Wednesday, March 31, 2010

Green Billows

In Mary Robinson's The Haunted Beach, "green billows" are mentioned in eight of the nine stanzas of the poem. But what are these green billows and what can the reader learn from them?

The Oxford English Dictionary defines a billow in a number of ways including, "a great swelling of the sea often caused by wind." The picture to the left is likely the image the author is trying to convey in her text.

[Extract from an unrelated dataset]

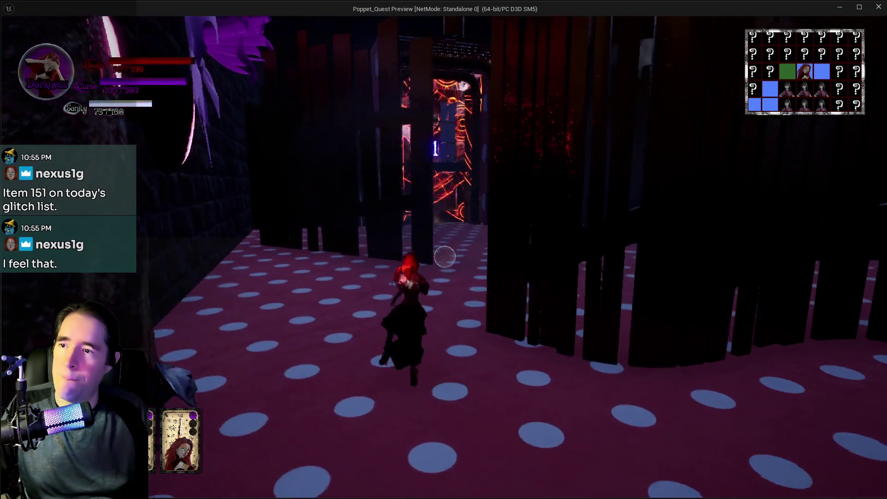
key("w")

These green billows are described in four different ways, where the green billows:

1) made
2) stray'd
3) play'd
4) play

I want to focus on the fact that the first three words are in past tense, referring to events/actions of the past, whereas the fourth word is in the present tense. These words alone give us a skeletal map of the time-series of the poem. While the majority of this piece of poetry dwells on past events and occurrences, the last paragraphs switch to present tense. Upon first reading, at least for me, I did not so much pick up on this transition in reference of time. So, broadly speaking, these green billows can be said to represent time in the poem; although things occur in the past, they also occur in the present, which itself become the past. The green billows are a never-ending natural clock.

1 comment:

  1. This is an important observation! I wish you'd gone one step further to say what this does to our understanding of the speaker's position on events, for example, or on the persistence of guilt, etc.